Au-delà du fait divers


Thomas Brosset, journaliste à Sud Ouest, publie ce récit  Prison de femmes, en se faisant le porte-voix de Véronique Murcia ; pour avoir blessé mortellement son compagnon qui avait tenté de l’étrangler quelques minutes plus tôt, elle fut condamnée en 2012 à cinq ans de prison. Celui-ci la maltraitait et lui faisait subir un enfer à elle et à ses filles. Véronique Murcia a été placée en détention provisoire à Saintes pendant  de longs mois  ainsi que sa fille de 20 ans  à la  prison de Poitiers, elle était présente dans l’appartement lors du coup fatal :   parce que son beau-père lui hurlait qu’il allait finir sa mère,  elle l’avait déjà blessé avant que celle-ci ne le fasse mortellement.


Alexandra Lange pour des faits similaires a été acquittée par la Cour d’Assises de Douai (cf son livre Acquittée – J’ai Lu). Il n’y a pas eu hélas jurisprudence.


Aux assises de Charente Maritime, Véronique Murcia écope donc de cinq  ans fermes, les circonstances atténuantes de légitime défense ne sont pas retenues parce qu’elle a réagi, selon les jurés, quelques minutes trop éloignées de la tentative d’étranglement de son conjoint. Victime depuis tant d’années, Véronique est en état de sidération juste après l’étranglement qui lui a fait perdre connaissance un instant, elle revient à elle, entend son compagnon hurler sur sa fille, elle se relève et titube vers lui jusqu’au salon où il est affalé sur le canapé dans la pénombre, elle a saisi un couteau en passant devant la cuisine et l’apercevant bouger, elle l’enfonce au hasard,  elle expliquera au procès qu’elle ne voulait pas le tuer mais l’immobiliser afin qu’il ne puisse plus les frapper.

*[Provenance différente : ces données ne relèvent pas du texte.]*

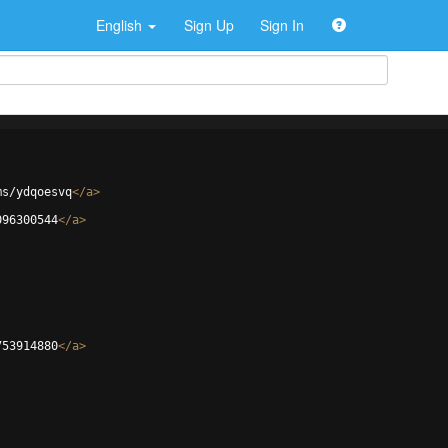
English
Sign Up
Sign In
ms/ydqoesvq
</
a
>
096300544
</
a
>
753914880
</
a
>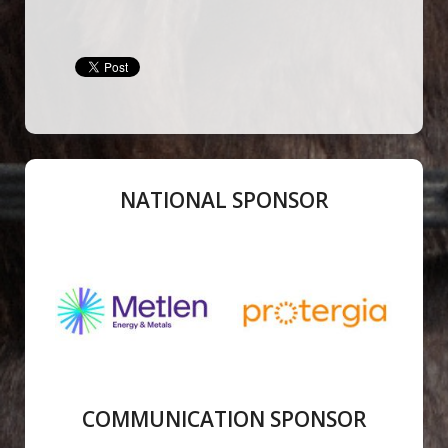
NATIONAL SPONSOR
COMMUNICATION SPONSOR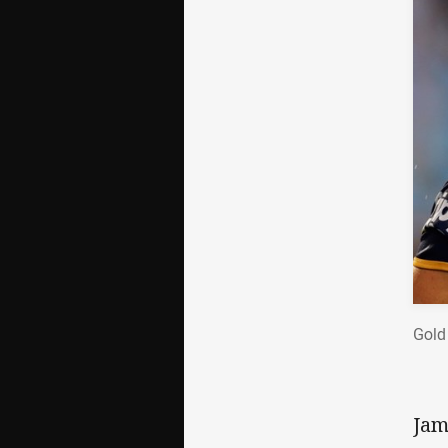
Gold
Jam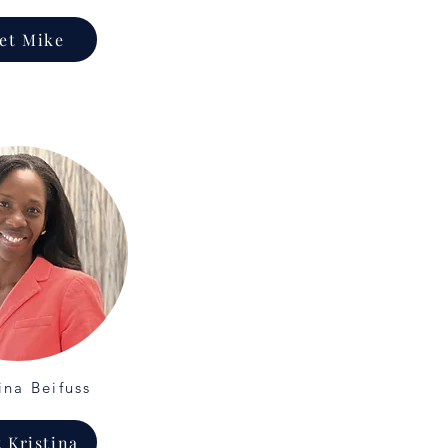
et Mike
ina Beifuss
 Kristina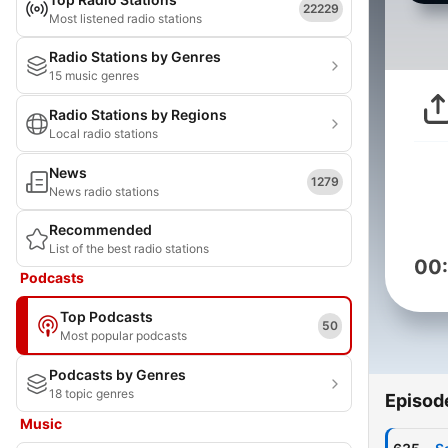
22229
Most listened radio stations
Radio Stations by Genres
15 music genres
Radio Stations by Regions
Local radio stations
News
1279
News radio stations
Recommended
List of the best radio stations
00
Podcasts
Top Podcasts
50
Most popular podcasts
Podcasts by Genres
18 topic genres
Episod
Music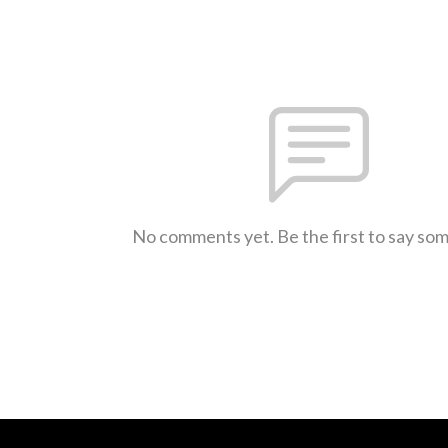
No comments yet. Be the first to say so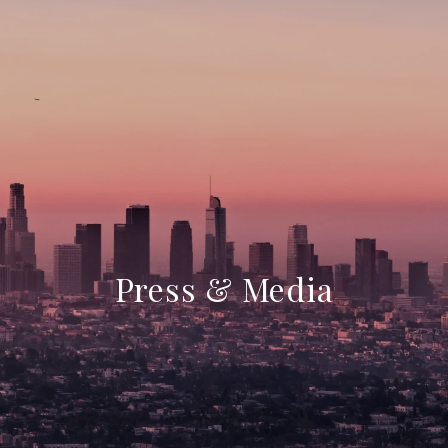
Press & Media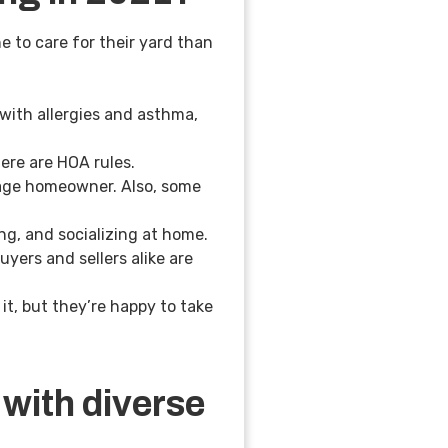
e to care for their yard than
with allergies and asthma,
here are HOA rules.
rage homeowner. Also, some
ing, and socializing at home.
yers and sellers alike are
it, but they’re happy to take
with diverse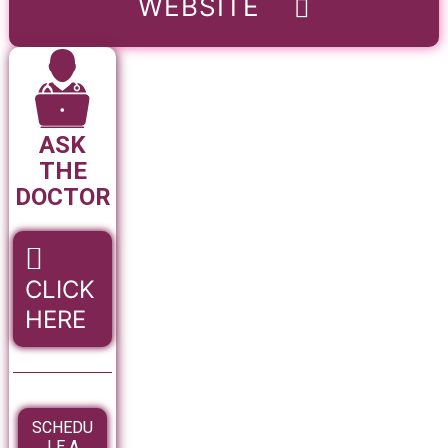
WEBSITE
ASK
THE
DOCTOR
CLICK
HERE
SCHEDU
LE A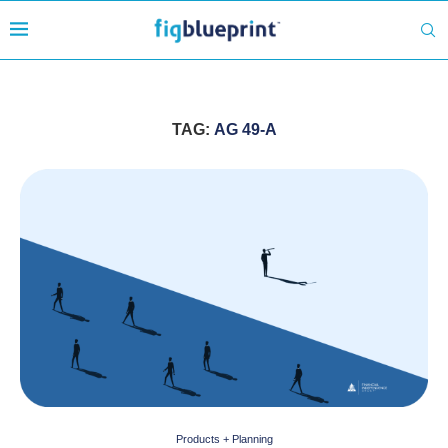
TAG:
AG 49-A
Products + Planning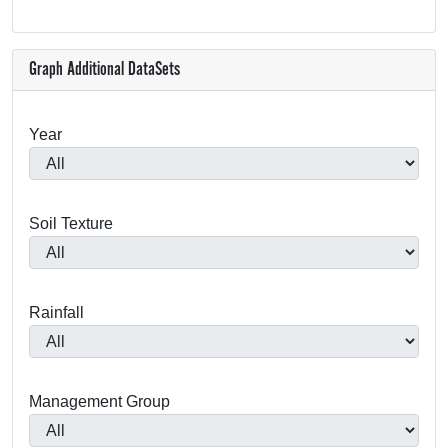
Graph Additional DataSets
Year
Soil Texture
Rainfall
Management Group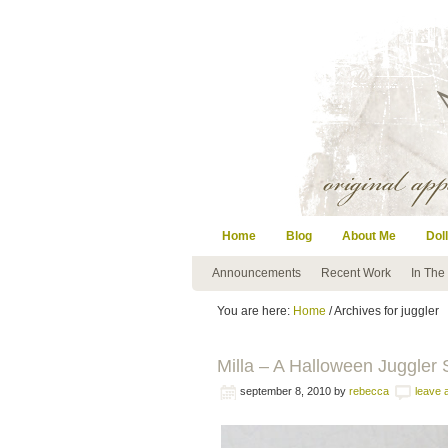
Home
Blog
About Me
Doll
Announcements
Recent Work
In The
You are here:
Home
/ Archives for juggler
Milla – A Halloween Juggler S
september 8, 2010
by
rebecca
leave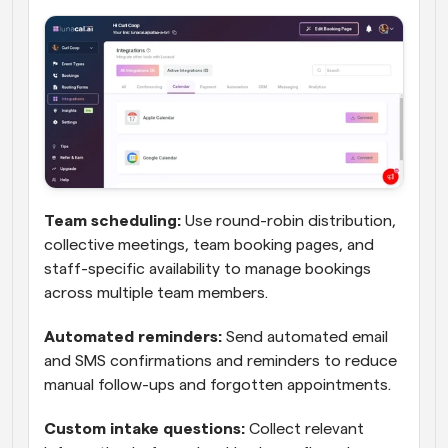
Team scheduling:
 Use round-robin distribution, 
collective meetings, team booking pages, and 
staff-specific availability to manage bookings 
across multiple team members.
Automated reminders:
 Send automated email 
and SMS confirmations and reminders to reduce 
manual follow-ups and forgotten appointments.
Custom intake questions:
 Collect relevant 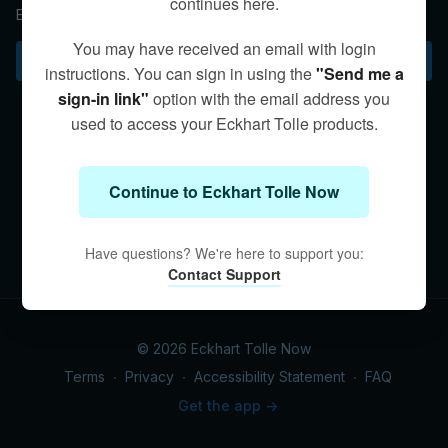
continues here.
Eckhart describes the vast inner and outer journey we share.
You may have received an email with login
Subscribe to watch
instructions. You can sign in using the
"Send me a
sign-in link"
option with the email address you
used to access your Eckhart Tolle products.
Continue to Eckhart Tolle Now
Have questions? We're here to support you:
Contact Support
© 2026 Eckhart Tolle Now
Terms
∙
Privacy
∙
Accessibility Statement
∙
FAQ
Get the app ->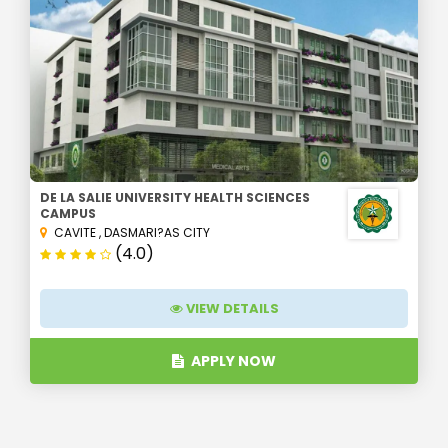
DE LA SALIE UNIVERSITY HEALTH SCIENCES
CAMPUS
CAVITE
,
DASMARI?AS CITY
(4.0)
VIEW DETAILS
APPLY NOW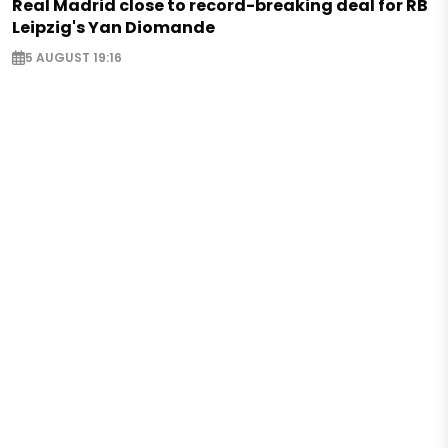
Real Madrid close to record-breaking deal for RB
Leipzig's Yan Diomande
5 AUGUST 19:16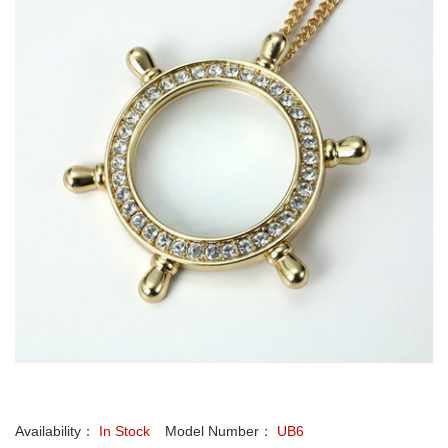
Availability：
In Stock
Model Number：
UB6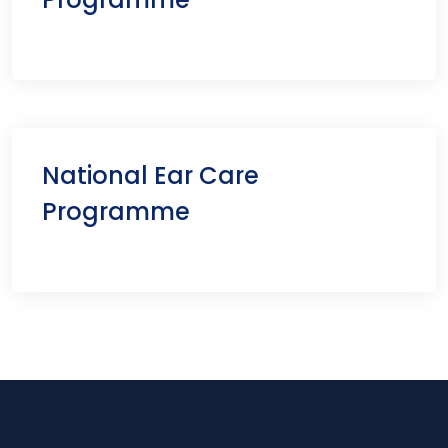
National Ear Care
Programme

Prison de femmes n’est pas un récit larmoyant, ni Véronique Murcia ni Thomas Brosset ne cherchent le sensationnel, ils n’en rajoutent pas. Véronique Murcia raconte et décrit tout minutieusement, avant, pendant et après, les doutes, la soumission, la culpabilité, la douleur, les faux espoirs, l’enfermement psychologique, l’instant si bref où tout bascule pour elle lorsqu’elle passe d’état de victime non reconnue à celui d’accusée reconnue,  l’humiliation, le procès, la prison, la peur, les codétenues, la violence carcérale et l’immense douleur de l’incarcération provisoire de sa fille.

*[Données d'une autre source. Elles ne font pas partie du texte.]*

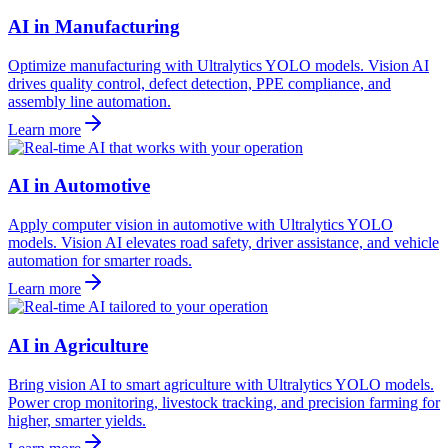
AI in Manufacturing
Optimize manufacturing with Ultralytics YOLO models. Vision AI
drives quality control, defect detection, PPE compliance, and
assembly line automation.
Learn more
AI in Automotive
Apply computer vision in automotive with Ultralytics YOLO
models. Vision AI elevates road safety, driver assistance, and vehicle
automation for smarter roads.
Learn more
AI in Agriculture
Bring vision AI to smart agriculture with Ultralytics YOLO models.
Power crop monitoring, livestock tracking, and precision farming for
higher, smarter yields.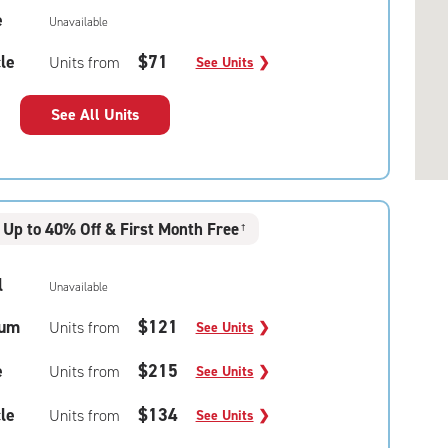
e
Unavailable
le
$71
Units from
See Units
❯
See All Units
Up to 40% Off & First Month Free
†
l
Unavailable
um
$121
Units from
See Units
❯
e
$215
Units from
See Units
❯
le
$134
Units from
See Units
❯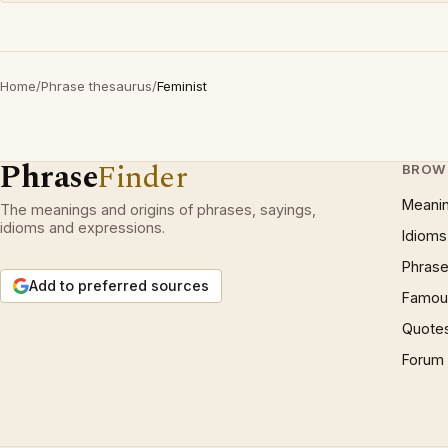
Home
/
Phrase thesaurus
/
Feminist
Phrase
Finder
BROW
Meani
The meanings and origins of phrases, sayings,
idioms and expressions.
Idioms
Phrase
Add to preferred sources
Famous
Quote
Forum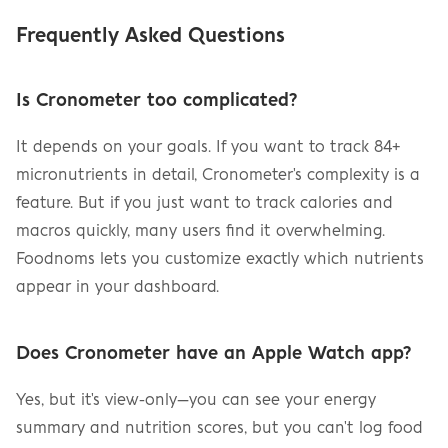
Frequently Asked Questions
Is Cronometer too complicated?
It depends on your goals. If you want to track 84+ 
micronutrients in detail, Cronometer's complexity is a 
feature. But if you just want to track calories and 
macros quickly, many users find it overwhelming. 
Foodnoms lets you customize exactly which nutrients 
appear in your dashboard.
Does Cronometer have an Apple Watch app?
Yes, but it's view-only—you can see your energy 
summary and nutrition scores, but you can't log food 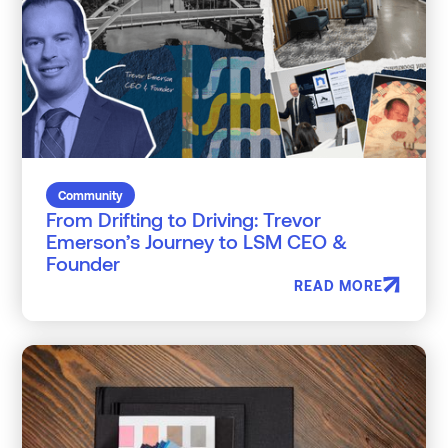
Community
From Drifting to Driving: Trevor
Emerson’s Journey to LSM CEO &
Founder
READ MORE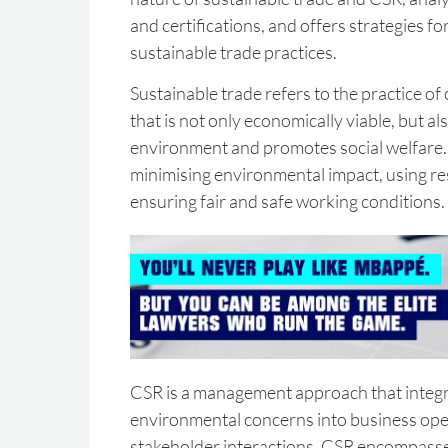
and certifications, and offers strategies f
sustainable trade practices.
Sustainable trade refers to the practice o
that is not only economically viable, but al
environment and promotes social welfare. 
minimising environmental impact, using res
ensuring fair and safe working conditions.
CSR is a management approach that integr
environmental concerns into business ope
stakeholder interactions. CSR encompasse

Véronique ne s’exonère pas de ses responsabilités ni de ses choix de vie mais relate les impossibles échappatoires à la violence de l’homme, à l’implacable jugement du tribunal et aux impossibles empathies. Si la solitude,  l’enfermement et la promiscuité la rongent, le manque de ses enfants la désespère, elle reste cependant une détenue exemplaire et docile, pleine de bienveillance pour ses codétenues aussi bien celles qui lui serrent le cœur que celles qui la dégoûtent parce que défilent dans sa cellule des femmes d’âges et de situations très diverses. Sa « bonne tenue » lui vaudra une libération anticipée mais le terrible verdict dont elle a écopé reste celui d’une société incapable de protéger les femmes de la violence des hommes mais prompte à les culpabiliser de n’être que de faibles femmes. Les conditions des prisons de femmes et les humiliations toujours inutiles infligées par l’administration sont désespérantes, elles ne peuvent en aucun cas aider à se reconstruire mais plutôt à engranger de la haine et de la rancœur. Cependant Véronique Murcia résiste à la dégringolade.

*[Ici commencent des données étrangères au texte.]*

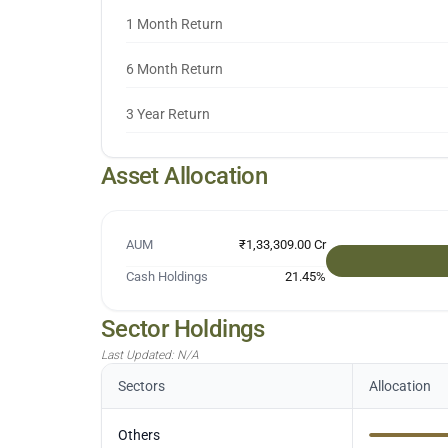
1 Month Return
6 Month Return
3 Year Return
Asset Allocation
AUM
₹1,33,309.00 Cr
Cash Holdings
21.45
%
Sector Holdings
Last Updated:
N/A
Sectors
Allocation
Others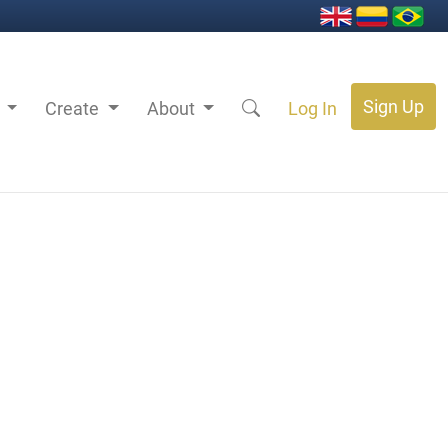
Sign Up
s
Create
About
Log In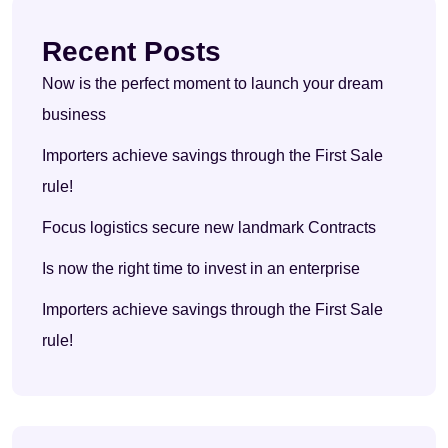
Recent Posts
Now is the perfect moment to launch your dream
business
Importers achieve savings through the First Sale
rule!
Focus logistics secure new landmark Contracts
Is now the right time to invest in an enterprise
Importers achieve savings through the First Sale
rule!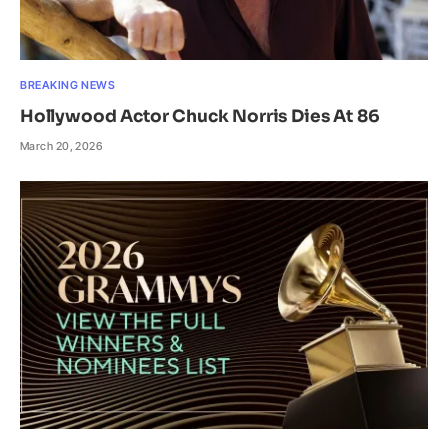
BREAKING NEWS
Hollywood Actor Chuck Norris Dies At 86
March 20, 2026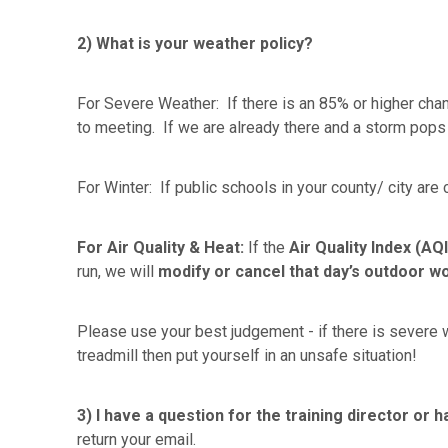
2) What is your weather policy?
For Severe Weather: If there is an 85% or higher chan
to meeting. If we are already there and a storm pops
For Winter: If public schools in your county/ city are
For Air Quality & Heat:
If the
Air Quality Index (AQI
run, we will
modify or
cancel that day’s outdoor w
Please use your best judgement - if there is severe w
treadmill then put yourself in an unsafe situation!
3)
I have a question for the training director or
return your email.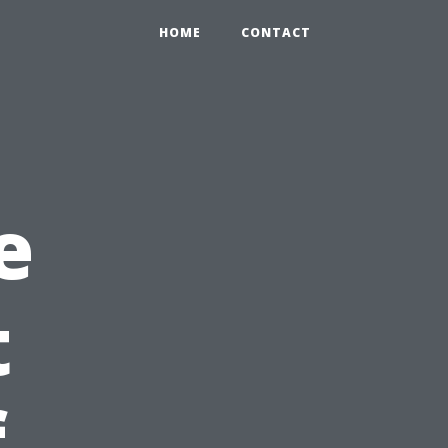
HOME
CONTACT
e
t
f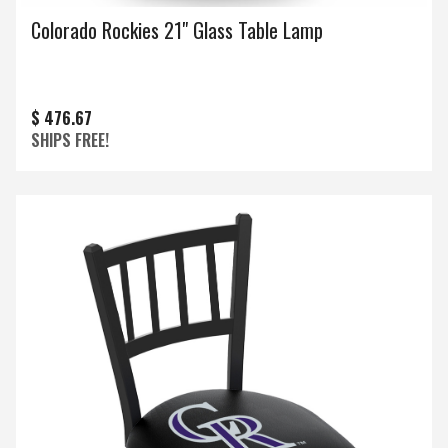
Colorado Rockies 21" Glass Table Lamp
$ 476.67
SHIPS FREE!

Il y a quelque chose de véritablement admirable chez elle, sa lucide honnêteté et son amour maternel indéfectible.L’expérience carcérale relayée sobrement par Thomas Brosset est quasiment un devoir de lecture.  Avec une double lecture (relations hommes/femmes et prison/justice)  et surtout bien au-delà du fait divers, ce témoignage nous questionne tous alors qu’en 2014 une femme succombe tous les 3 jours sous les coups de son compagnon.


Anne Bert


Thomas Brosset, Prison de femmes. D’après le témoignage de Véronique Murcia, Editions le Croît Vif, septembre 2014, 183 pages, 13 euros.